**Reading passage**:
-- -- --
Section Review

Private land-use restrictions under the lis pendens statute

William V. Hovey is a partner in the law firm of Hovey & Koenig LLP of Boston and Duxbury, is past president of the Massachusetts Conveyances Association and past chairman of the Title and Title Insurance Committee of the Boston Bar Association. Copyright 2004 by William V. Hovey.

History of lis pendens statute

As the Supreme Judicial Court reminded us in Wolfe v. Gormally, 440 Mass. 699, 802 N.E. 2d 64 (Jan. 16, 2004) the purpose of the lis pendens statute is to remedy a harsh common law rule by ensuring that prospective buyers have the benefit of recorded notice of certain lawsuits. Under the common law, if the subject property was sold "lis pendens," i.e., while the suit was pending, a buyer without notice of the litigation was nonetheless bound by the judgment.

The statute, first enacted in 1877, ameliorated the harsh effects of the common law rule by providing that buyers acquiring an interest in property subject to suit were not bound by the judgment unless a memorandum of lis pendens was filed in the registry of deeds before the acquisition. The statute thus allowed courts to retain control over the subject matter of the litigation while the action was pending, and protected prospective buyers by enabling them to obtain notice of pending litigation affecting title through the registry of deeds in the same way that they searched for record encumbrances. Until the 1985 amendment to chapter 184, section 15, a litigant could record a lis pendens in any case affecting the title to real property or its use and occupation without court approval or notice to the other party. The purpose of St. 1985, c. 809 was to add procedural safeguards to the formerly unfettered right to record a lis pendens. As a result of the amendment, plaintiffs are now required to obtain judicial authorization before recording a memorandum of lis pendens, which "any party aggrieved" may contest.

The scope of the statute, defined in two seemingly conflicting clauses, is facially ambiguous. The first paragraph of General Laws chapter 184, section 15 states a legal proceeding that affects the title to real property or the use and occupation thereof is only effective against "the parties thereto, their heirs and devisees" and persons with actual notice of the proceeding, unless a memorandum of lis pendens is recorded. In contrast, the second paragraph appears to confine the statute's scope to a much narrower class of claims in providing that a lis pendens may be recorded only if a judge makes a finding that the subject matter of the action constitutes a claim of a right to title to real property or the use and occupation thereof. The relevant language was retained when the statute was rewritten in 2002.
-- -- --
**Provided records**:
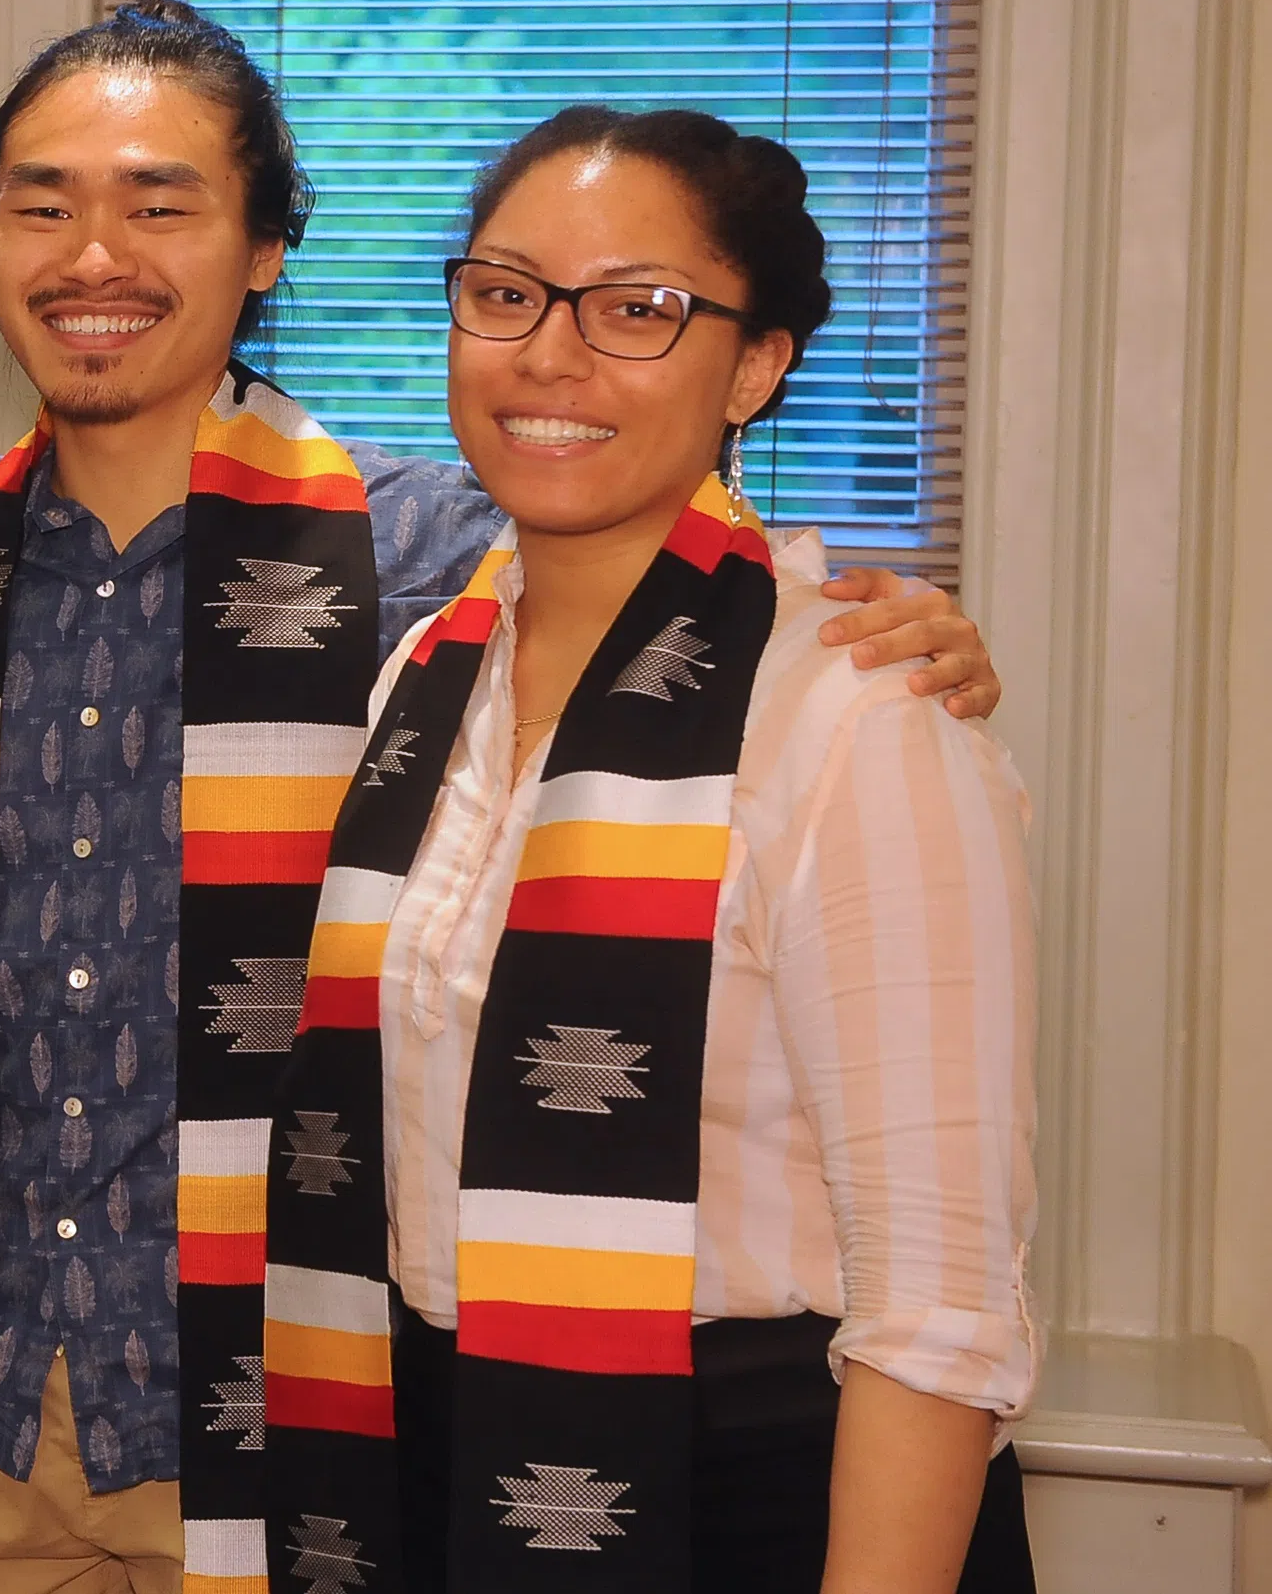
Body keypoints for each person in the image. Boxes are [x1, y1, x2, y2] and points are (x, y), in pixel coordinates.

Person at [0, 1, 1004, 1594]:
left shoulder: (416, 563)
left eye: (162, 203)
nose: (92, 254)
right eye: (40, 202)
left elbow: (642, 522)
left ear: (270, 247)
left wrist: (908, 634)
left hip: (296, 1428)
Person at [260, 106, 1037, 1591]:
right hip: (440, 1472)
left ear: (757, 362)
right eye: (505, 294)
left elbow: (941, 1304)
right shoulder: (429, 674)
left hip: (757, 1508)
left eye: (639, 311)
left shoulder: (859, 718)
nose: (550, 356)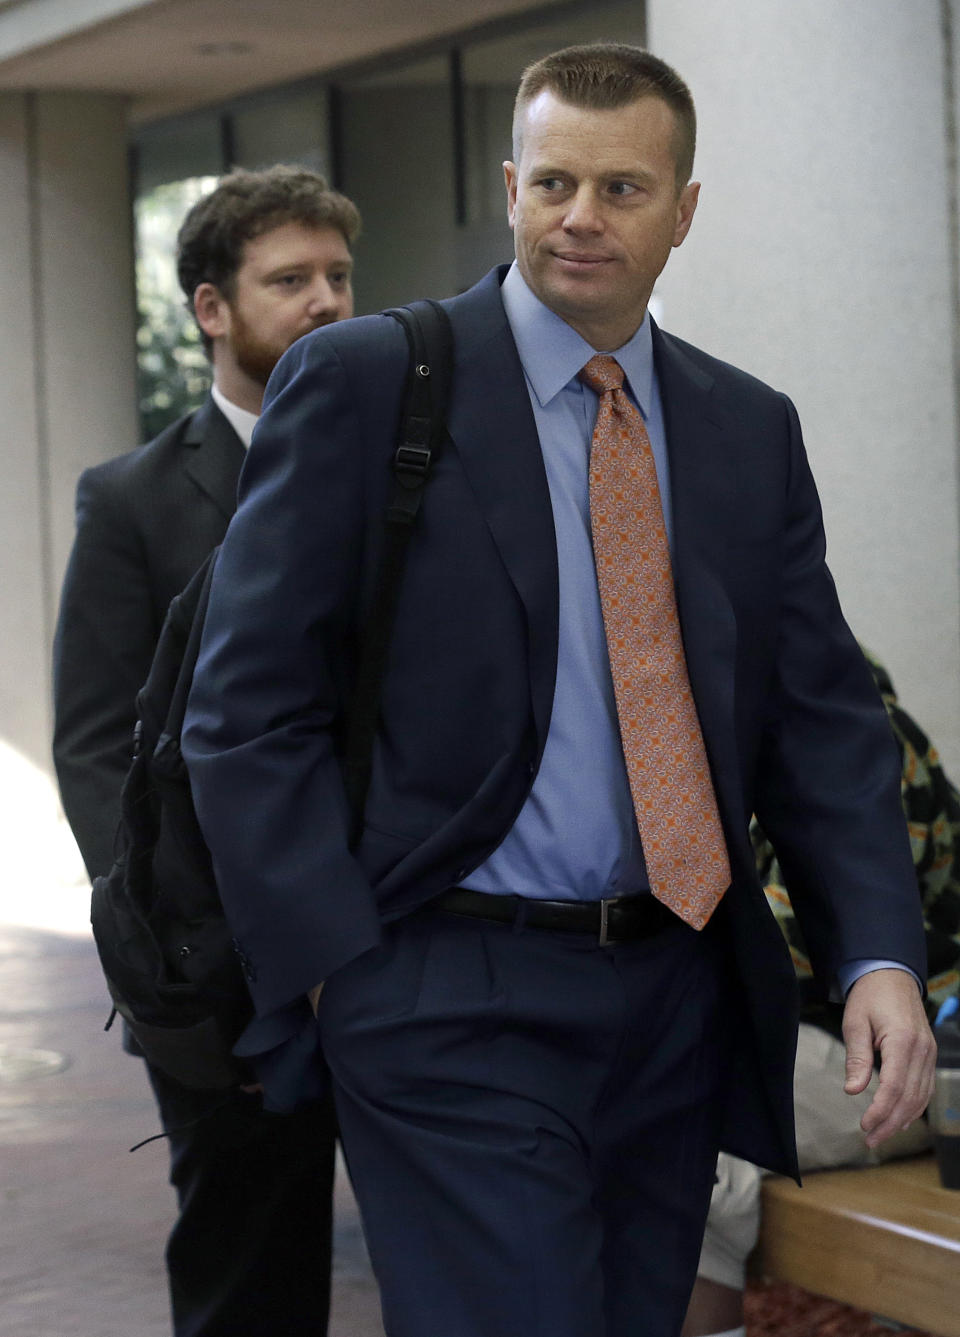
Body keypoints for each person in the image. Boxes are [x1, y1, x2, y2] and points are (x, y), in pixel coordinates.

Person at [182, 44, 936, 1337]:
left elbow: (821, 719)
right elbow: (246, 708)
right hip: (444, 989)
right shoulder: (373, 383)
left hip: (672, 1004)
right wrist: (333, 966)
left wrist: (877, 954)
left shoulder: (745, 428)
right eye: (556, 183)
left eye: (624, 189)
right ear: (514, 183)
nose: (581, 216)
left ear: (684, 210)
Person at [52, 164, 360, 1337]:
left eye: (338, 275)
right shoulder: (132, 499)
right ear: (212, 308)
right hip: (218, 972)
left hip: (399, 942)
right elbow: (95, 744)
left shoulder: (404, 474)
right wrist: (166, 951)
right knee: (250, 1273)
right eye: (289, 280)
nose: (325, 301)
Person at [685, 648, 960, 1337]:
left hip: (911, 1062)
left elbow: (793, 944)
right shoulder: (746, 733)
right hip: (816, 1040)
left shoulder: (861, 736)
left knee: (679, 1128)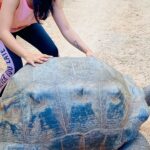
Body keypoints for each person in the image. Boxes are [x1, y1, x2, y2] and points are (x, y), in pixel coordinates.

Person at [0, 0, 96, 96]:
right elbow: (3, 31)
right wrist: (27, 54)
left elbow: (66, 29)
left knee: (51, 52)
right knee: (14, 68)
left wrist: (87, 50)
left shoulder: (53, 1)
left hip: (25, 25)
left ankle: (51, 92)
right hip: (3, 27)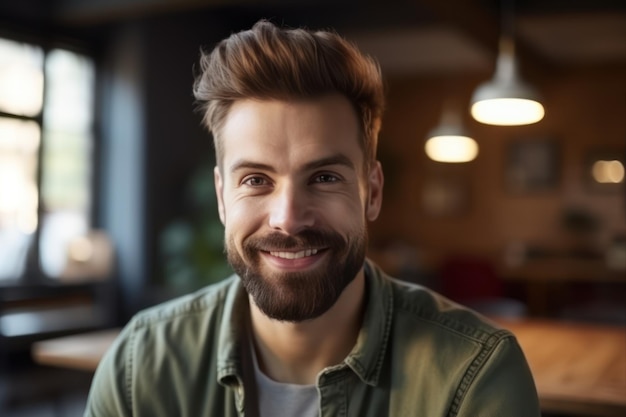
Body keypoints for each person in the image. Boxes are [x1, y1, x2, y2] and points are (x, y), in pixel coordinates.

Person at [84, 20, 540, 417]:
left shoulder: (474, 376)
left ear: (372, 193)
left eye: (323, 177)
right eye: (256, 180)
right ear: (223, 199)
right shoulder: (138, 367)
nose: (288, 219)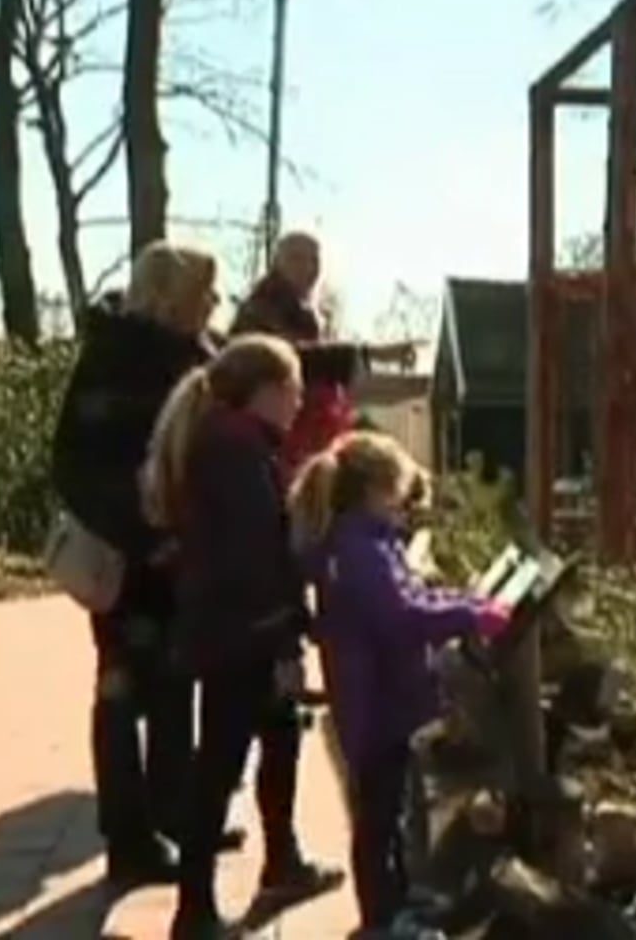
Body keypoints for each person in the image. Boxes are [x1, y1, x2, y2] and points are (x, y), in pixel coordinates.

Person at [142, 335, 342, 938]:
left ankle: (280, 862)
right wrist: (286, 630)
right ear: (267, 391)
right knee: (221, 763)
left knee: (276, 740)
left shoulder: (228, 442)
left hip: (228, 625)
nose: (299, 403)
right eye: (294, 391)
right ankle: (194, 907)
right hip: (243, 631)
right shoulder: (236, 452)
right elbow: (255, 553)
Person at [50, 240, 232, 887]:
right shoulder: (116, 361)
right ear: (172, 297)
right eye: (204, 293)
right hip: (132, 565)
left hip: (176, 558)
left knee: (175, 685)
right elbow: (74, 463)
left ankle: (175, 814)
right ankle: (128, 836)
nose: (215, 304)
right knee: (124, 690)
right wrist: (140, 535)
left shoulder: (194, 355)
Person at [290, 432, 510, 934]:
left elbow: (411, 596)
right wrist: (470, 617)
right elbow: (402, 615)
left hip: (381, 701)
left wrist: (468, 606)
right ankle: (381, 918)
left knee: (392, 811)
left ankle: (398, 898)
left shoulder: (369, 541)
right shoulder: (360, 549)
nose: (403, 502)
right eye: (398, 489)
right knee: (378, 817)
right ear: (377, 488)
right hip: (376, 706)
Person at [232, 231, 414, 479]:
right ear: (277, 263)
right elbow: (296, 359)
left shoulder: (301, 310)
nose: (308, 268)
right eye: (297, 259)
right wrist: (372, 354)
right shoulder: (264, 309)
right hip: (276, 442)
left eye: (314, 260)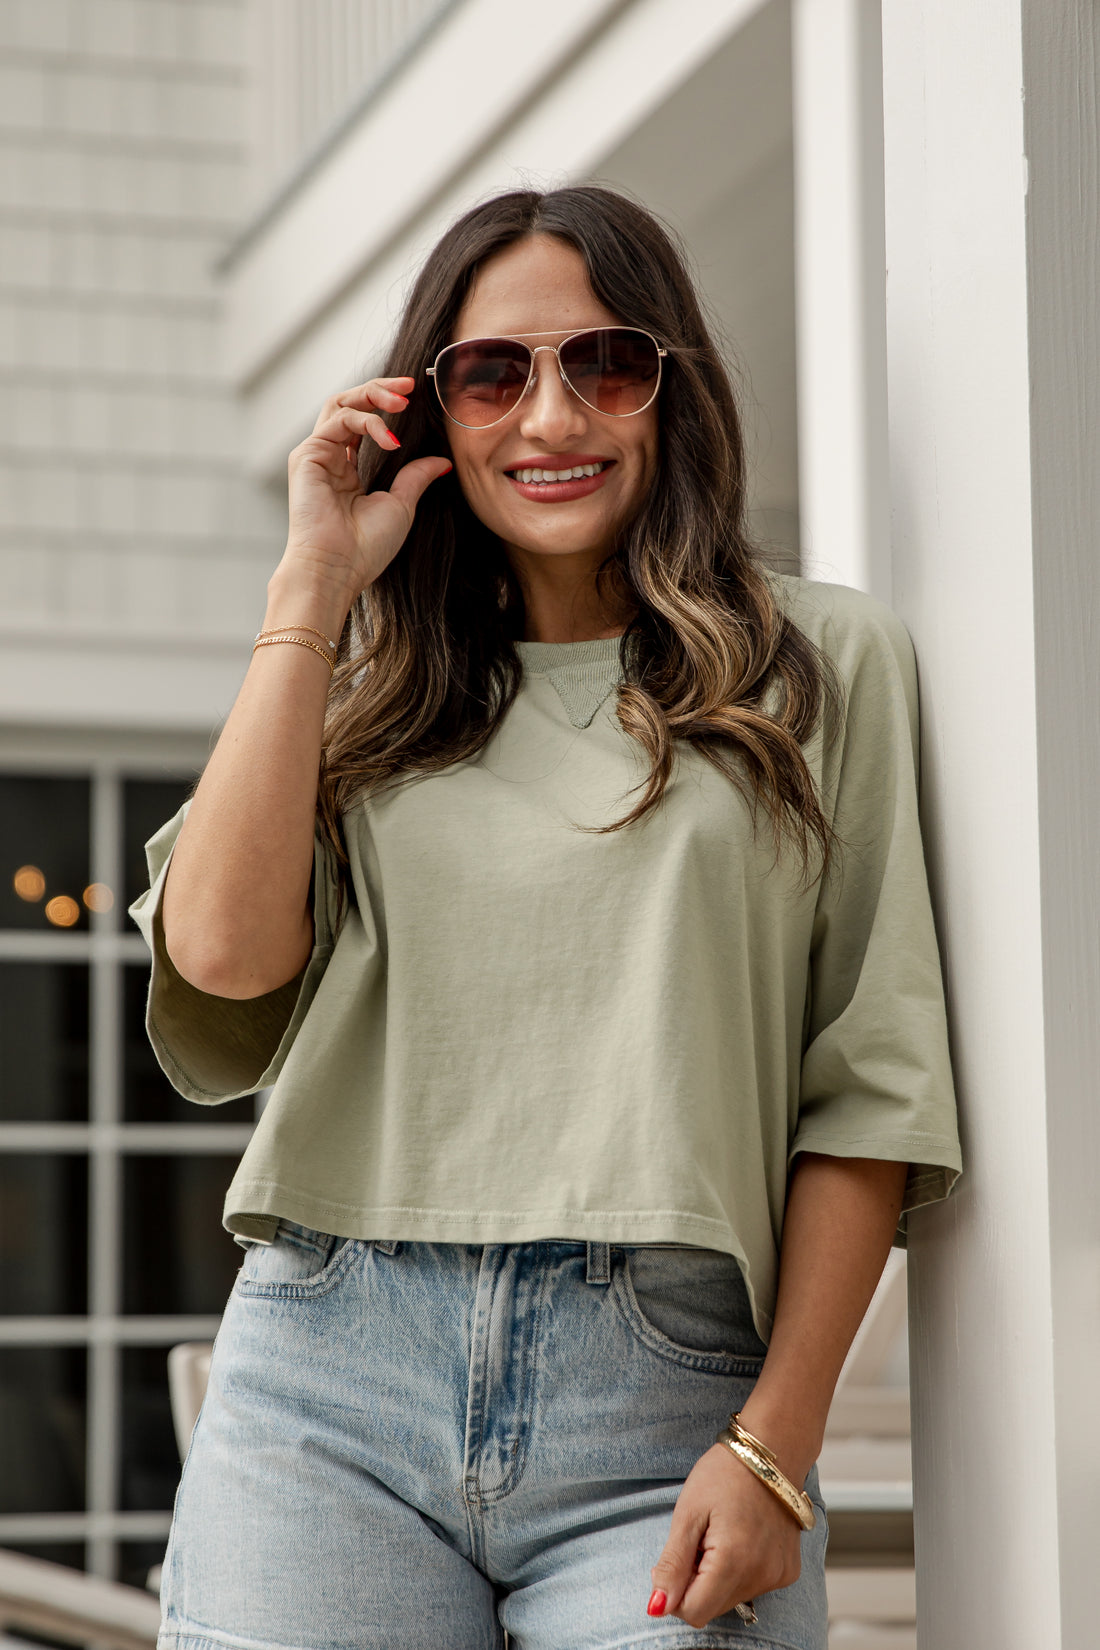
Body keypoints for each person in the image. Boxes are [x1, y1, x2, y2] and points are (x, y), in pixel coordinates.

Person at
-- -- --
**Activities**:
- a) Reproduce the stretch of the lis pendens article from "As the Supreme" through "by the judgment.", swapping "prospective buyers" for "prospective purchasers".
- b) According to the lis pendens article, in what year was the lis pendens statute first enacted?

**Written answers**:
- a)
As the Supreme Judicial Court reminded us in Wolfe v. Gormally, 440 Mass. 699, 802 N.E. 2d 64 (Jan. 16, 2004) the purpose of the lis pendens statute is to remedy a harsh common law rule by ensuring that prospective purchasers have the benefit of recorded notice of certain lawsuits. Under the common law, if the subject property was sold "lis pendens," i.e., while the suit was pending, a buyer without notice of the litigation was nonetheless bound by the judgment.

- b) 1877